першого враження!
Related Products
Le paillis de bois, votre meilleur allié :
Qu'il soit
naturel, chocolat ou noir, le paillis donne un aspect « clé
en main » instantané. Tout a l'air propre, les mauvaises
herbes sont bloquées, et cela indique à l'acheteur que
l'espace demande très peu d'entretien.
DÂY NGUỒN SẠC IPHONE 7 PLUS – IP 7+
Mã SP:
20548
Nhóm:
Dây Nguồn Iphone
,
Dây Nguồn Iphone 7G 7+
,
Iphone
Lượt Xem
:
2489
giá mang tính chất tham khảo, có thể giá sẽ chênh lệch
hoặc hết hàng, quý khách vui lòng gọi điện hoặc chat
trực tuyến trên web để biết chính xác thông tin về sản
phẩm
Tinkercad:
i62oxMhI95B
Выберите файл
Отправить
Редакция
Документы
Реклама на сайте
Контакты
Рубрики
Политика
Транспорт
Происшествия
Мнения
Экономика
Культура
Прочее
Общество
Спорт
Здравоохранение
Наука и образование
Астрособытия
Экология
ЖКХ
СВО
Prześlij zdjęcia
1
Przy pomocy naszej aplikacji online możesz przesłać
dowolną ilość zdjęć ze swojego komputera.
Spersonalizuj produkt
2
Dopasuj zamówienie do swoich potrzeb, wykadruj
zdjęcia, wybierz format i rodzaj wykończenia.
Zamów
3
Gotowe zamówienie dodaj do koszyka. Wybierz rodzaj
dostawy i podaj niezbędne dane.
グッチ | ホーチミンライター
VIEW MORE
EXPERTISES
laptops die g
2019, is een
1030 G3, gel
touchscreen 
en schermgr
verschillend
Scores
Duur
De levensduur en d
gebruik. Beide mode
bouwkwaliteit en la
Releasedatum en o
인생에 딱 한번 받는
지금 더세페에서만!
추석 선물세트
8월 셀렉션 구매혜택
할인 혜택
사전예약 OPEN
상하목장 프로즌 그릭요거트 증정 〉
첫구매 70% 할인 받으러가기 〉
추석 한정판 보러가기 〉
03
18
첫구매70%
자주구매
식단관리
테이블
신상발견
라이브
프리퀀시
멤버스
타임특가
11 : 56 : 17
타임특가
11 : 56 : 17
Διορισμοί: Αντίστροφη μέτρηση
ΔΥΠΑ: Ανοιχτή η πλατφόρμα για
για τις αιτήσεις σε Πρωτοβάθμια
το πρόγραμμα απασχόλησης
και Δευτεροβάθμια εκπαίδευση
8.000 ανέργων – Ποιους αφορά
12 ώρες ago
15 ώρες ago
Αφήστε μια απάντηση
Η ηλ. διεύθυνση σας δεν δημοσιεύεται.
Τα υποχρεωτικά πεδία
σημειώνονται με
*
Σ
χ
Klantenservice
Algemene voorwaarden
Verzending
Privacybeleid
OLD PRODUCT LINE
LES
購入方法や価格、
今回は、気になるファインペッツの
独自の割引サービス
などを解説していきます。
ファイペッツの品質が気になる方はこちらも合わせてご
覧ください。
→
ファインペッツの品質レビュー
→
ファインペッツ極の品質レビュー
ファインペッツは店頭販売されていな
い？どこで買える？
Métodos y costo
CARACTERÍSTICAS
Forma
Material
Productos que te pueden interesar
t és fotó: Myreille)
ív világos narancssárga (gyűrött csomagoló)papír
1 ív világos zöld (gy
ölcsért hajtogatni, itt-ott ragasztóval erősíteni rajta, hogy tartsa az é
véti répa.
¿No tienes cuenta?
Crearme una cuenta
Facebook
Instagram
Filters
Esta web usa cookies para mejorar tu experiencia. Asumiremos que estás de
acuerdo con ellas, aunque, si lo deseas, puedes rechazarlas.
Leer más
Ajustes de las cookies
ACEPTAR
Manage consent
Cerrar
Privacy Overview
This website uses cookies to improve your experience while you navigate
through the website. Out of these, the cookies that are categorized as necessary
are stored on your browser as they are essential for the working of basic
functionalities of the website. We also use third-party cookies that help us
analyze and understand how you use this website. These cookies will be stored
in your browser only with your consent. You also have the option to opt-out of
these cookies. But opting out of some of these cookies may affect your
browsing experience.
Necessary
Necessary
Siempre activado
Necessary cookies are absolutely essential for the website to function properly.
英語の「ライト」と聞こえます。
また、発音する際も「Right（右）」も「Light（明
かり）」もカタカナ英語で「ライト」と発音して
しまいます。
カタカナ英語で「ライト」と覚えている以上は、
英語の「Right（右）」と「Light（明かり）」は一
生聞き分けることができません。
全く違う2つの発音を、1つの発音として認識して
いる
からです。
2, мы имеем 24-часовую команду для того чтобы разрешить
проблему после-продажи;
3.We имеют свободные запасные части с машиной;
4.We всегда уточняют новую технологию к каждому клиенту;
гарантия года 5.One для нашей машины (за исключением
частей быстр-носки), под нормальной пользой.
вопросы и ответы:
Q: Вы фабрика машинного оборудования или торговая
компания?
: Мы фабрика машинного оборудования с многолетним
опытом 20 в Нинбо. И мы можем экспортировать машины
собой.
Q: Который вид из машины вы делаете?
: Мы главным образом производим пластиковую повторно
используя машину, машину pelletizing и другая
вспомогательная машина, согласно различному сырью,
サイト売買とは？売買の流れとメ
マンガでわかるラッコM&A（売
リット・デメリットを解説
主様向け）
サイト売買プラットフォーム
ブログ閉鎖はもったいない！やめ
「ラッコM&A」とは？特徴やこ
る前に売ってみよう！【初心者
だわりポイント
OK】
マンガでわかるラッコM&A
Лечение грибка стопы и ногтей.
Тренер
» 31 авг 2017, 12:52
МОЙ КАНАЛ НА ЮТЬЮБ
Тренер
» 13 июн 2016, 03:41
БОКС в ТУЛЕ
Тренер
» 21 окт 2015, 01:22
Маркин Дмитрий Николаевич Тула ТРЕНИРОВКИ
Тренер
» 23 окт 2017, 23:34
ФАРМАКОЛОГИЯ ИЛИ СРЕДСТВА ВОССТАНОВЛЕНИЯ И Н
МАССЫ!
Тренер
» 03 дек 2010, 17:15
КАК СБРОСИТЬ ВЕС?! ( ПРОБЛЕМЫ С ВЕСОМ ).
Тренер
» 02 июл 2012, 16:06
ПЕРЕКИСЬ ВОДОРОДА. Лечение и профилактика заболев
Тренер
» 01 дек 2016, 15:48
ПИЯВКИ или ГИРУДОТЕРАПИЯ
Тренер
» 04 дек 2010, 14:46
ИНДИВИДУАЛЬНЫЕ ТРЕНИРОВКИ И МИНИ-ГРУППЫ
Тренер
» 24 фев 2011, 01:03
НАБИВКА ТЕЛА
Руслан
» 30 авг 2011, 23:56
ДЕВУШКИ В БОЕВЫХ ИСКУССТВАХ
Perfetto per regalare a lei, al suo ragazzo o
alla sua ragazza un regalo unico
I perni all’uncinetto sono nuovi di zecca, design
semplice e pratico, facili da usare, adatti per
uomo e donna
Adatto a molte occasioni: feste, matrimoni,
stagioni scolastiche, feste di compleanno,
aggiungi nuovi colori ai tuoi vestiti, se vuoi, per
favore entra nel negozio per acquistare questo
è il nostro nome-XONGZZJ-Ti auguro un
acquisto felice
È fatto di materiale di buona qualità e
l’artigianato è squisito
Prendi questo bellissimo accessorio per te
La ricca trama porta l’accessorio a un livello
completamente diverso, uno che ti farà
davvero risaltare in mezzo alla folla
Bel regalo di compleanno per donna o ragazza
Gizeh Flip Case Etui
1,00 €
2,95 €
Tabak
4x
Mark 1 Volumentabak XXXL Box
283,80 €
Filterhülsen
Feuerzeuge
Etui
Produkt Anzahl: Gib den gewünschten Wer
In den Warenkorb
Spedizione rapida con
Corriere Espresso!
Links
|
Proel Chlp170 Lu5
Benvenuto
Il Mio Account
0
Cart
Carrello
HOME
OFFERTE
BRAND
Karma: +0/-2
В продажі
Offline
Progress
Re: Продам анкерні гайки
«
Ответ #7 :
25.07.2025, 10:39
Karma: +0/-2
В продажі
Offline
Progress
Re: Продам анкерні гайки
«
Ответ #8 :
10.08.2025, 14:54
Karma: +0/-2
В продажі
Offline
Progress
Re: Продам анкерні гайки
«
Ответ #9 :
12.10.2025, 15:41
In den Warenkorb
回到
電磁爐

········

_Task prompt_
Beginning with the first line of the records and stopping after the line that contains "1 ív világos zöld (gy", render each line as one string in a JSON list, leaving out blank lines.

_The answer_
[
  "першого враження!",
  "Related Products",
  "Le paillis de bois, votre meilleur allié :",
  "Qu'il soit",
  "naturel, chocolat ou noir, le paillis donne un aspect « clé",
  "en main » instantané. Tout a l'air propre, les mauvaises",
  "herbes sont bloquées, et cela indique à l'acheteur que",
  "l'espace demande très peu d'entretien.",
  "DÂY NGUỒN SẠC IPHONE 7 PLUS – IP 7+",
  "Mã SP:",
  "20548",
  "Nhóm:",
  "Dây Nguồn Iphone",
  ",",
  "Dây Nguồn Iphone 7G 7+",
  ",",
  "Iphone",
  "Lượt Xem",
  ":",
  "2489",
  "giá mang tính chất tham khảo, có thể giá sẽ chênh lệch",
  "hoặc hết hàng, quý khách vui lòng gọi điện hoặc chat",
  "trực tuyến trên web để biết chính xác thông tin về sản",
  "phẩm",
  "Tinkercad:",
  "i62oxMhI95B",
  "Выберите файл",
  "Отправить",
  "Редакция",
  "Документы",
  "Реклама на сайте",
  "Контакты",
  "Рубрики",
  "Политика",
  "Транспорт",
  "Происшествия",
  "Мнения",
  "Экономика",
  "Культура",
  "Прочее",
  "Общество",
  "Спорт",
  "Здравоохранение",
  "Наука и образование",
  "Астрособытия",
  "Экология",
  "ЖКХ",
  "СВО",
  "Prześlij zdjęcia",
  "1",
  "Przy pomocy naszej aplikacji online możesz przesłać",
  "dowolną ilość zdjęć ze swojego komputera.",
  "Spersonalizuj produkt",
  "2",
  "Dopasuj zamówienie do swoich potrzeb, wykadruj",
  "zdjęcia, wybierz format i rodzaj wykończenia.",
  "Zamów",
  "3",
  "Gotowe zamówienie dodaj do koszyka. Wybierz rodzaj",
  "dostawy i podaj niezbędne dane.",
  "グッチ | ホーチミンライター",
  "VIEW MORE",
  "EXPERTISES",
  "laptops die g",
  "2019, is een",
  "1030 G3, gel",
  "touchscreen ",
  "en schermgr",
  "verschillend",
  "Scores",
  "Duur",
  "De levensduur en d",
  "gebruik. Beide mode",
  "bouwkwaliteit en la",
  "Releasedatum en o",
  "인생에 딱 한번 받는",
  "지금 더세페에서만!",
  "추석 선물세트",
  "8월 셀렉션 구매혜택",
  "할인 혜택",
  "사전예약 OPEN",
  "상하목장 프로즌 그릭요거트 증정 〉",
  "첫구매 70% 할인 받으러가기 〉",
  "추석 한정판 보러가기 〉",
  "03",
  "18",
  "첫구매70%",
  "자주구매",
  "식단관리",
  "테이블",
  "신상발견",
  "라이브",
  "프리퀀시",
  "멤버스",
  "타임특가",
  "11 : 56 : 17",
  "타임특가",
  "11 : 56 : 17",
  "Διορισμοί: Αντίστροφη μέτρηση",
  "ΔΥΠΑ: Ανοιχτή η πλατφόρμα για",
  "για τις αιτήσεις σε Πρωτοβάθμια",
  "το πρόγραμμα απασχόλησης",
  "και Δευτεροβάθμια εκπαίδευση",
  "8.000 ανέργων – Ποιους αφορά",
  "12 ώρες ago",
  "15 ώρες ago",
  "Αφήστε μια απάντηση",
  "Η ηλ. διεύθυνση σας δεν δημοσιεύεται.",
  "Τα υποχρεωτικά πεδία",
  "σημειώνονται με",
  "*",
  "Σ",
  "χ",
  "Klantenservice",
  "Algemene voorwaarden",
  "Verzending",
  "Privacybeleid",
  "OLD PRODUCT LINE",
  "LES",
  "購入方法や価格、",
  "今回は、気になるファインペッツの",
  "独自の割引サービス",
  "などを解説していきます。",
  "ファイペッツの品質が気になる方はこちらも合わせてご",
  "覧ください。",
  "→",
  "ファインペッツの品質レビュー",
  "→",
  "ファインペッツ極の品質レビュー",
  "ファインペッツは店頭販売されていな",
  "い？どこで買える？",
  "Métodos y costo",
  "CARACTERÍSTICAS",
  "Forma",
  "Material",
  "Productos que te pueden interesar",
  "t és fotó: Myreille)",
  "ív világos narancssárga (gyűrött csomagoló)papír",
  "1 ív világos zöld (gy"
]